Shares in Diageo closed up 112.5p, or 3.5%, at 3,302.5p.

Meanwhile, Edrington and Beam say their new distribution structures for the UK and Spain will allow both businesses to “reduce complexity, improve agility, make decisive investments and expand opportunities for employees”.

Each distribution company will become part of larger international companies, in the form of Edrington and Beam Suntory.

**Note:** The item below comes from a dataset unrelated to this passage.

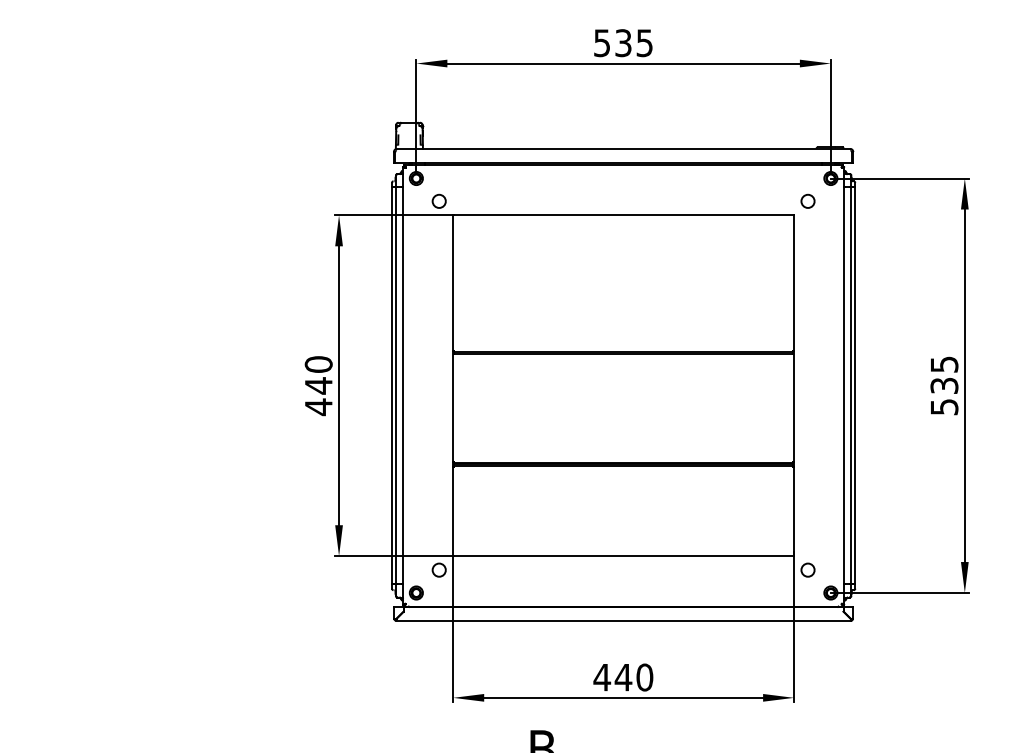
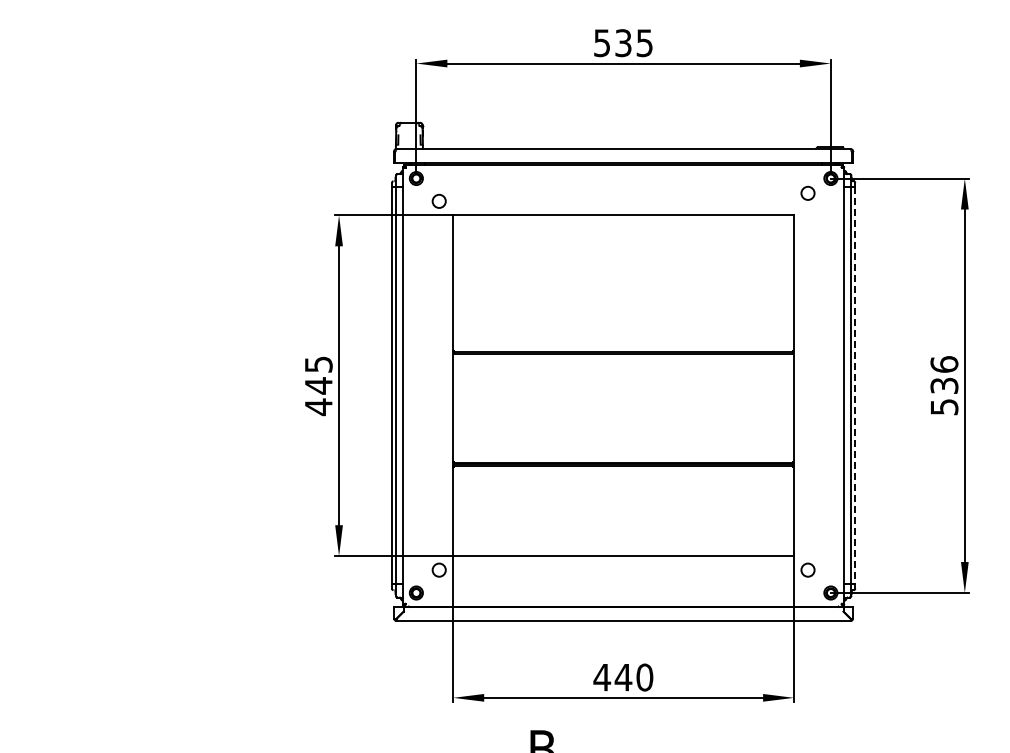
circle at (807, 200) position: (807, 200) -> (807, 192)
text at (318, 364): 440 -> 445
text at (944, 364): 535 -> 536
line at (855, 386): solid -> dashed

Edrington-Beam Suntory UK will become Edrington UK Distribution Ltd, known as Edrington UK, from August. It will be led by current managing director Mark Riley, who will head a 210-strong team headquartered in Glasgow.

Edrington said its new distribution agreements with Beam will take effect from August 2, subject to regulatory approval.

Both distribution companies will distribute their current portfolios of Beam Suntory and Edrington brands.

Huw Pennell, Edrington’s regional managing partner for Europe, said: “As our business sharpens its focus on the rapidly growing opportunities for ultra-premium and prestige spirits, we are excited by the potential to work more closely with the talented Edrington-Beam Suntory UK team to accelerate this strategy while continuing to strengthen our presence of The Famous Grouse in our home market.

“Spain is a priority investment market for Edrington, and we are particularly pleased that this agreement will enable us to continue to work closely with the excellent Maxxium Spain team in Madrid to accelerate the growth of The Macallan in the key cities of Madrid and Barcelona and particularly Brugal rum in its No 1 international market.”

Further to the changes, Edrington will employ more than 1,200 people in the UK. Most of the team will be based in Scotland.

Edrington and Beam will maintain their equal stakes in Russia, their remaining joint venture distribution business.